→ TASK TO CARRY OUT
If a line in the entries below holds the string "Ihre", copy it.

→ DATA RECORDS
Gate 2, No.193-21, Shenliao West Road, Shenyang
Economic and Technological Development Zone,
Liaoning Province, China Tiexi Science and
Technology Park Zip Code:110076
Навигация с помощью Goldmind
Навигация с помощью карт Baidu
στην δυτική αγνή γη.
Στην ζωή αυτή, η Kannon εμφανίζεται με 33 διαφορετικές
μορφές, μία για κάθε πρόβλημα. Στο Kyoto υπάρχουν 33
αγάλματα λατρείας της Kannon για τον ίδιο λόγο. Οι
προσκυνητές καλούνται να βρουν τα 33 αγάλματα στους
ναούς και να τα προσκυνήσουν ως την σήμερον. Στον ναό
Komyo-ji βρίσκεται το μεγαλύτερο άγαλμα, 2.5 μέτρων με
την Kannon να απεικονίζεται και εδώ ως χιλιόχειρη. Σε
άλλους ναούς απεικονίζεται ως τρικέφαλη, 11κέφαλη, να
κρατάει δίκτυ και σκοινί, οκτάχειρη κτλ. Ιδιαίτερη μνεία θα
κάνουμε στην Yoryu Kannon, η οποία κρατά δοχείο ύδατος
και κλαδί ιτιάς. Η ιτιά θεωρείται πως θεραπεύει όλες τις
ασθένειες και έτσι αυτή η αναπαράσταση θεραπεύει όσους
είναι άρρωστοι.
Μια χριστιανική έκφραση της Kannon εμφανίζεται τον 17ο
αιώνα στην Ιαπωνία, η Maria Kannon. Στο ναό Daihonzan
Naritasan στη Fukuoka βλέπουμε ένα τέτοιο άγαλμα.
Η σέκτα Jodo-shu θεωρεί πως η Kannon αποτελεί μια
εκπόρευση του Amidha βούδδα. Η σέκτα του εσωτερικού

...

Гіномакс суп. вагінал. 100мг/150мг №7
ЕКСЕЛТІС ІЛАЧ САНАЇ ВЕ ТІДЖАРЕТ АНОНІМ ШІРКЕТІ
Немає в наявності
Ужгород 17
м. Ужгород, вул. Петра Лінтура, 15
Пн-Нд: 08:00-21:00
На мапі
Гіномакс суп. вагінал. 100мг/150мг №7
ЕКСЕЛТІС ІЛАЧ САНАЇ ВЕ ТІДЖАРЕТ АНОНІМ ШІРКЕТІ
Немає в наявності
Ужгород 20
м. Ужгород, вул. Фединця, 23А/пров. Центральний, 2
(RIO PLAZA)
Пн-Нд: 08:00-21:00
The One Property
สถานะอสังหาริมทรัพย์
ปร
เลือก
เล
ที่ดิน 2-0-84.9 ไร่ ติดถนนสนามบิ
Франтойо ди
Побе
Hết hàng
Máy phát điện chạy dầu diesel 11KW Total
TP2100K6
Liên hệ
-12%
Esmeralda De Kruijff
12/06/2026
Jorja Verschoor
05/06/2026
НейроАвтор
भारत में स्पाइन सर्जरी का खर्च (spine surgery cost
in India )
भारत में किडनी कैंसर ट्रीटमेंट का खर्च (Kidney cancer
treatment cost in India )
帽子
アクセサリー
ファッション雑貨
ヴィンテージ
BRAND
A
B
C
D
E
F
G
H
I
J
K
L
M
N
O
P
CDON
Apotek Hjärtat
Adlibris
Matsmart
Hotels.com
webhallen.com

* * *

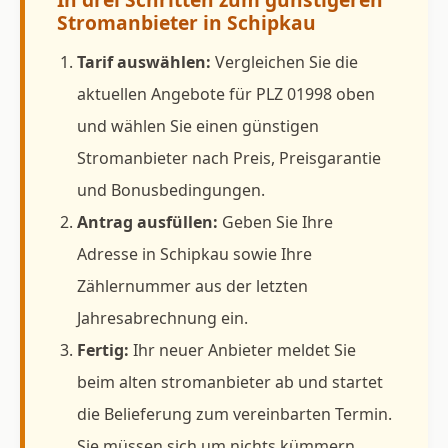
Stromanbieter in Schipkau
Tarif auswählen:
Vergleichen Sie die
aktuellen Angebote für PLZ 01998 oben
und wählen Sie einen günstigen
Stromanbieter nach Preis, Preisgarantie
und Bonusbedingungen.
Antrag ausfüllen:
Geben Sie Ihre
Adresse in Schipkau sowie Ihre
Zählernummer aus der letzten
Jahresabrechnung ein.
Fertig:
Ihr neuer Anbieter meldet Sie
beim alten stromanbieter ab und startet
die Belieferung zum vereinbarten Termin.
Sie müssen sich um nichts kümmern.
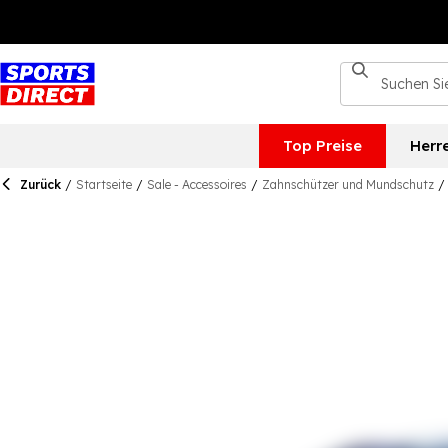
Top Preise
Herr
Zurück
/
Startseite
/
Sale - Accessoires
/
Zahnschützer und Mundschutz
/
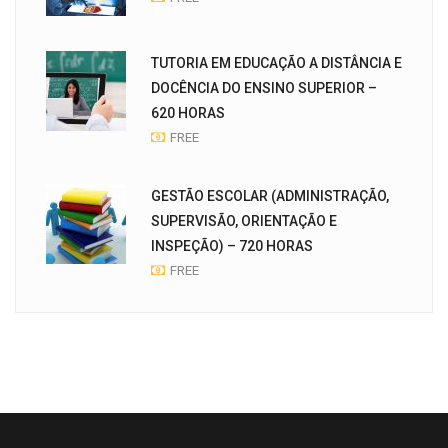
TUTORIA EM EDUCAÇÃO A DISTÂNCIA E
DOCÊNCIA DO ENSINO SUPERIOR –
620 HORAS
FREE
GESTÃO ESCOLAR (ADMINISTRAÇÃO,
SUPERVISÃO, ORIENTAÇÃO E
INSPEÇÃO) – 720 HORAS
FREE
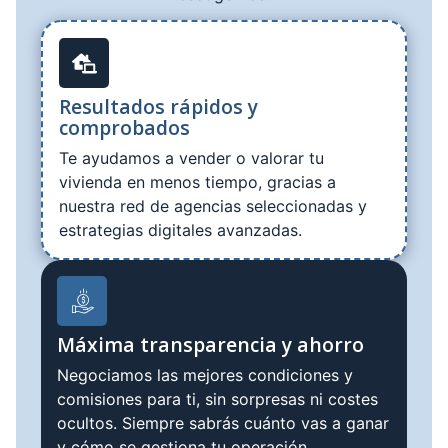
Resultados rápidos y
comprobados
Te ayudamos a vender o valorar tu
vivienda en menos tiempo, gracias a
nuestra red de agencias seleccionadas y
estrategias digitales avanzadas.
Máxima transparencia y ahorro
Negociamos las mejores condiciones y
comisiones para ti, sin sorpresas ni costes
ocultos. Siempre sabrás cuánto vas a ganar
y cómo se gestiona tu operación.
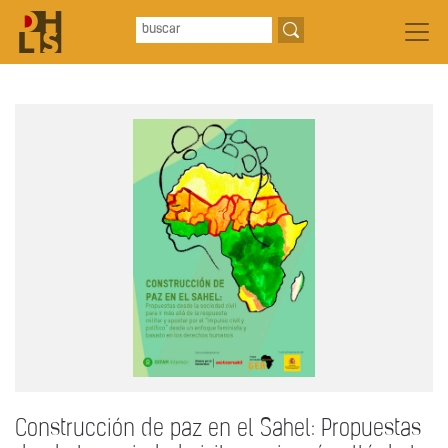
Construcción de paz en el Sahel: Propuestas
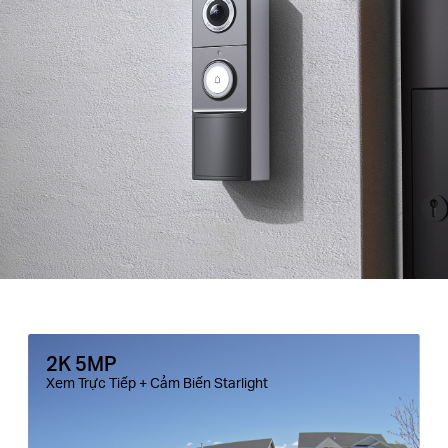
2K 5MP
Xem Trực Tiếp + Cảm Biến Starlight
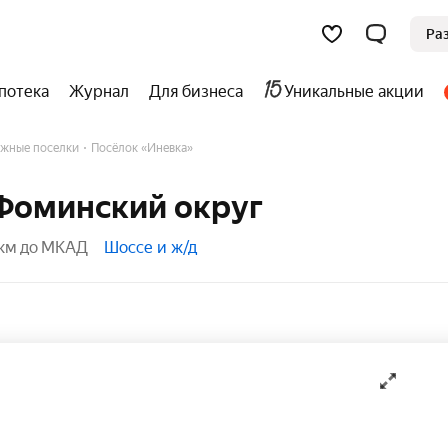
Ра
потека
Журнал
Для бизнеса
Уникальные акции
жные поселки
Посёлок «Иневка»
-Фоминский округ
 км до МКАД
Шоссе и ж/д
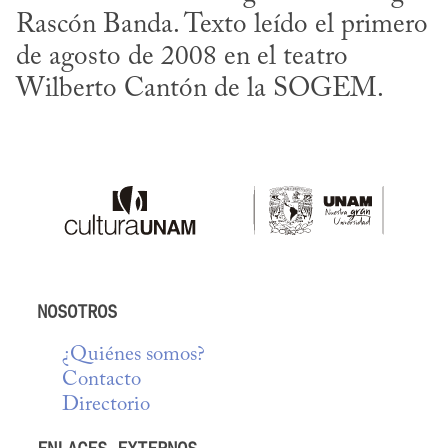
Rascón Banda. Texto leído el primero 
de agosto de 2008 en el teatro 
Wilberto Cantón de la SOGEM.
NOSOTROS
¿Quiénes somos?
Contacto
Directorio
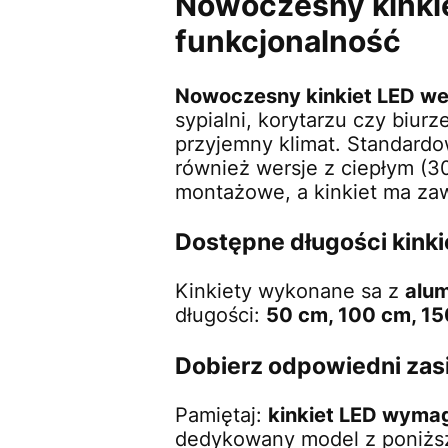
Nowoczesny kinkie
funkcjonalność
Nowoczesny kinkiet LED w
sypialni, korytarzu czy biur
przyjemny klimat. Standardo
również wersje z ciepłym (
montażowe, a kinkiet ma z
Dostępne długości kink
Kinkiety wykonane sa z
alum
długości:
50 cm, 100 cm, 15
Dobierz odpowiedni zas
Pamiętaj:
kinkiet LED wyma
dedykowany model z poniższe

→ RESPONSE BELOW
Geben Sie Ihre
Adresse in Schipkau sowie Ihre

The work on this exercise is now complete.